Can you elaborate on capital velocity?

Capital velocity is sales divided by investor capital. Let’s think about it more formally. ROIC is net operating profit after tax (NOPAT), divided by investor capital. That’s the definition. And then you can disaggregate that into two pieces. One is net profit after tax/sales which is margins, sales/investor capital which is capital velocity. So multiplied, you get NOPAT/investor capital. 

So, what you want to do is consider companies that are similar to one another in terms of NOPAT/sales margins and turnover. You need companies who get to high ROIC in the same way. So, within an industry, companies might have the same ROIC but with differing capital velocity. Just to take an extreme example in retail, a jewellery store will have very high margins and very low capital velocity. And then a grocery store will have very low margins and very high capital velocity. So, the jewellery store and the supermarket may get to the same ROIC with very different patterns.

Wherever there is technology redefining the mode of delivery or redefining the business itself, how do you estimate the value embedded in an incumbent? For example, we know what happened to JCPenney. But Walt Disney or say a number of media companies, which have traditional moats, still have humongous customer loyalty but then that whole platform itself is changing. 

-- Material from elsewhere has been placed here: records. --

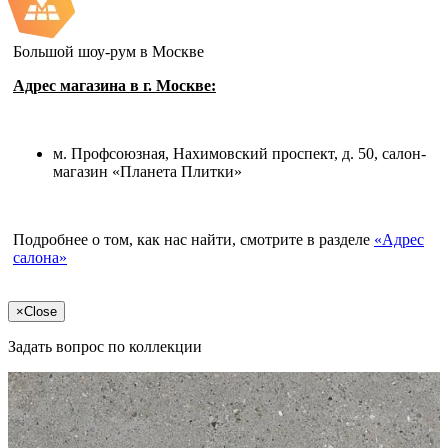
Большой шоу-рум в Москве
Адрес магазина в г. Москве:
м. Профсоюзная, Нахимовский проспект, д. 50, салон-
магазин «Планета Плитки»
Подробнее о том, как нас найти, смотрите в разделе
«Адрес
салона»
×
Close
Задать вопрос по коллекции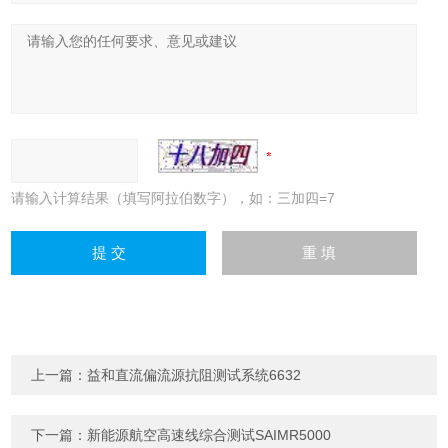
请输入计算结果（填写阿拉伯数字），如：三加四=7
上一篇：
益和直流偏流源抗阻测试系统6632
下一篇：
新能源航空高速线综合测试SAIMR5000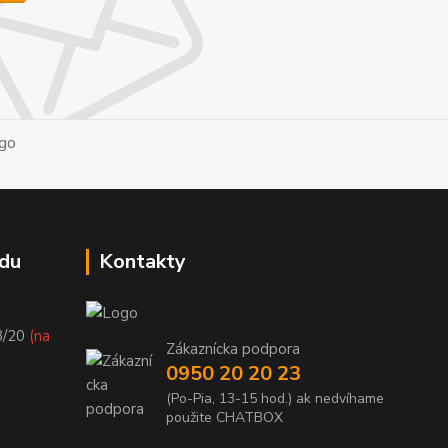
du
Kontakty
8/20
(na
Zákaznícka podpora
0950 20 20 23
(Po-Pia, 13-15 hod.) ak nedvíhame
použite CHATBOX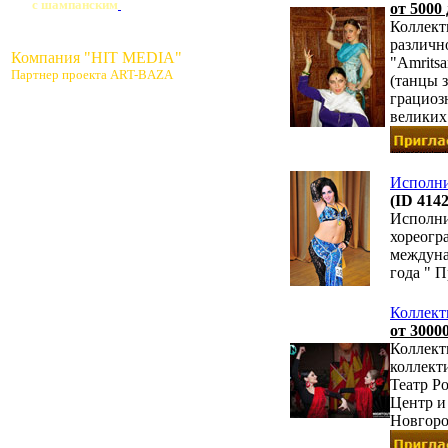
с шампанским
от 5000
Коллект
различно
Компания "HIT MEDIA"
"Amrits
Партнер проекта ART-BAZA
(танцы 
грациоз
великих
Исполни
(ID 4142
Исполни
хореогр
междуна
года " П
Коллект
от 30000
Коллекти
коллект
Театр Р
Центр и
Новгоро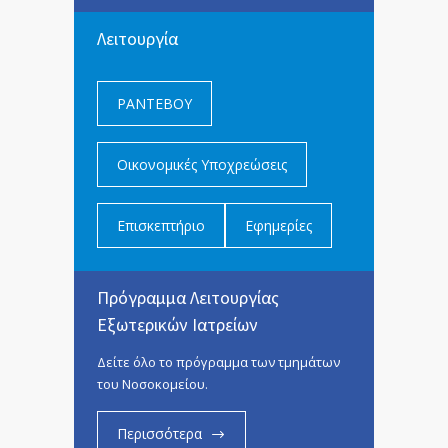
Λειτουργία
ΡΑΝΤΕΒΟΥ
Οικονομικές Υποχρεώσεις
Επισκεπτήριο
Εφημερίες
Πρόγραμμα Λειτουργίας
Εξωτερικών Ιατρείων
Δείτε όλο το πρόγραμμα των τμημάτων
του Νοσοκομείου.
Περισσότερα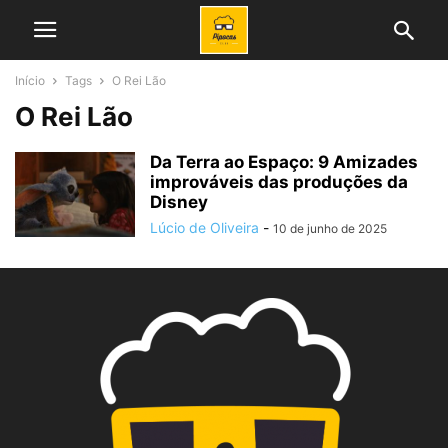
Início
Tags
O Rei Lão
O Rei Lão
Da Terra ao Espaço: 9 Amizades
improváveis das produções da
Disney
Lúcio de Oliveira
-
10 de junho de 2025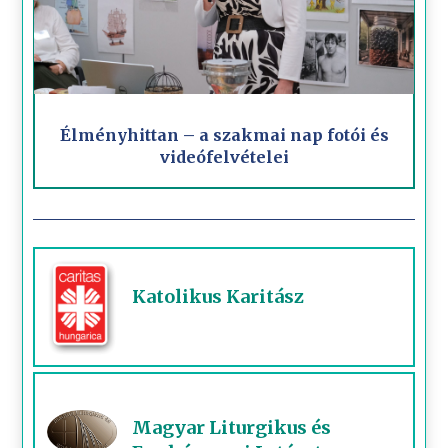
Élményhittan – a szakmai nap fotói és
videófelvételei
Katolikus Karitász
Magyar Liturgikus és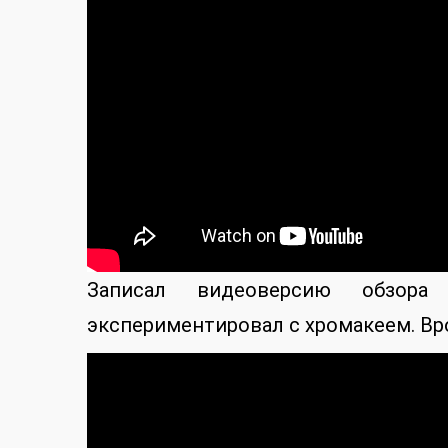
Записал видеоверсию обзора
экспериментировал с хромакеем. Вр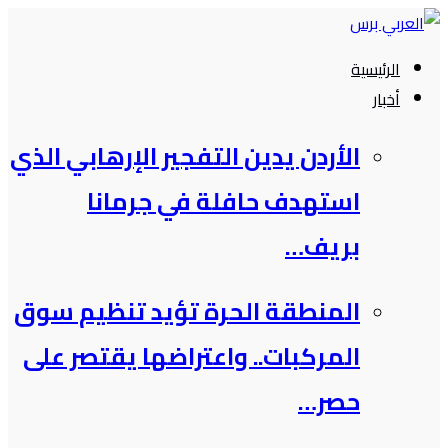
التجاوز
إلى
الرئيسية
المحتوى
أخبار
الأردن يدين التفجير الإرهابي الذي
استهدف حافلة في جرمانا
بريف…
المنطقة الحرة تؤيد تنظيم سوق
المركبات.. واعتراضها يقتصر على
حصر…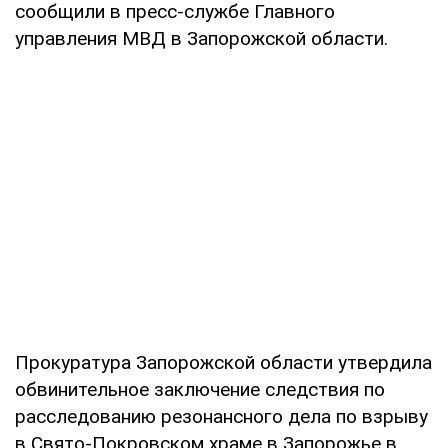
сообщили в пресс-службе Главного
управления МВД в Запорожской области.
Прокуратура Запорожской области утвердила
обвинительное заключение следствия по
расследованию резонансного дела по взрыву
в Свято-Покровском храме в Запорожье в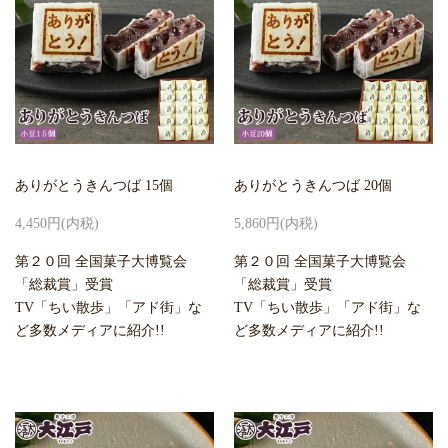
ありがとうきんつば 15個
ありがとうきんつば 20個
4,450円(内税)
5,860円(内税)
第２０回 全国菓子大博覧会
第２０回 全国菓子大博覧会
「総裁賞」受賞
「総裁賞」受賞
TV「ちい散歩」「アド街」な
TV「ちい散歩」「アド街」な
ど多数メディアに紹介!!
ど多数メディアに紹介!!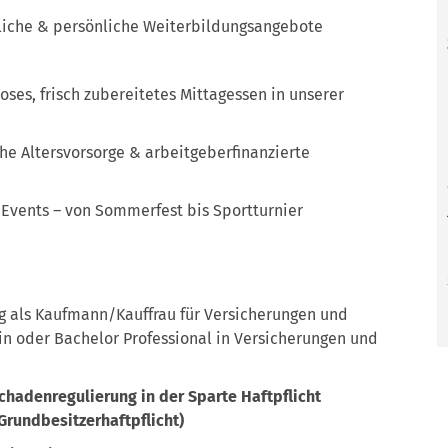
iche & persönliche Weiterbildungsangebote
oses, frisch zubereitetes Mittagessen in unserer
he Altersvorsorge & arbeitgeberfinanzierte
vents – von Sommerfest bis Sportturnier
g als Kaufmann/Kauffrau für Versicherungen und
/in oder Bachelor Professional in Versicherungen und
chadenregulierung in der Sparte Haftpflicht
 Grundbesitzerhaftpflicht)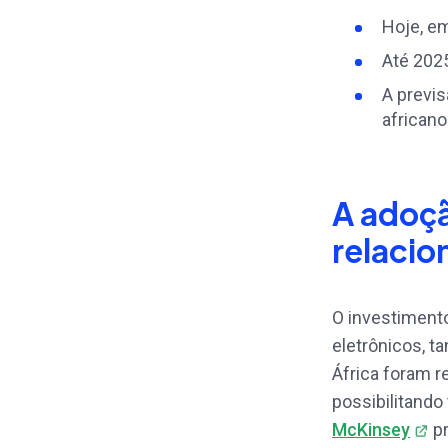
Hoje, e
Até 2025
A previ
africano
A adoçã
relacio
O investimento
eletrônicos, t
África foram r
possibilitando
McKinsey
pr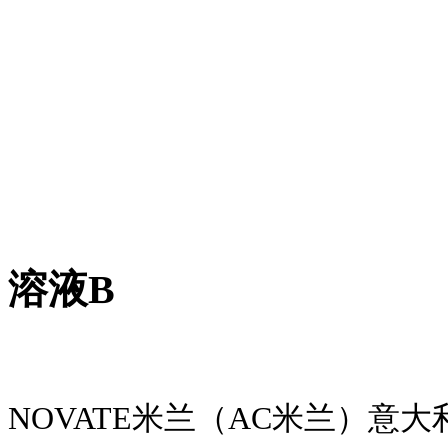
溶液B
NOVATE
兰（AC
兰）意大
米
米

It is obviously a challenging analytical task. But the framework that I usually refer to when I try to figure out such issues is Clayton Christensen’s work at Harvard Business School on disruptive innovation. He makes a very important distinction between sustained innovation and disruptive innovation. Sustained innovation is allowing companies to do more of the same and so for example when Dell was selling its computers in 1990, they did it by telephone because there was no internet. Their business model is very different than Compaq, IBM and others. When the internet came along, it was a case of sustained innovation, where they could do things they were doing earlier much more efficiently and that strengthened their business. The first question is whether sustained innovation is allowing stronger players to extend what they are doing. 

Now the question that you are getting at is disruptive innovation, which is a whole different way of doing business. And that is where it becomes really challenging. What Christensen argued in the past is that incumbents have to create separate operations, essentially, skunkworks that are completely separate businesses in order to start from the ground up. 

Auto is a good example. The large automobile companies understand that the technology is migrating; many of them are investing very aggressively. But the question is: how do you straddle more traditional business constructing combustion vehicles and move to building new electric vehicles? The history of companies transitioning smoothly from one to the other is not very encouraging. Not many companies have been able to do it successfully. 

Will that be a good hunting ground for value investors? 

Sure, on the long and short side. Whenever there is change, no one knows what is going on. By the way, there are times when companies die sooner than people think. There are also times when stocks can be of value because people are leaving them for dead and they continue to persist for some time. So, there is opportunity for a value investor.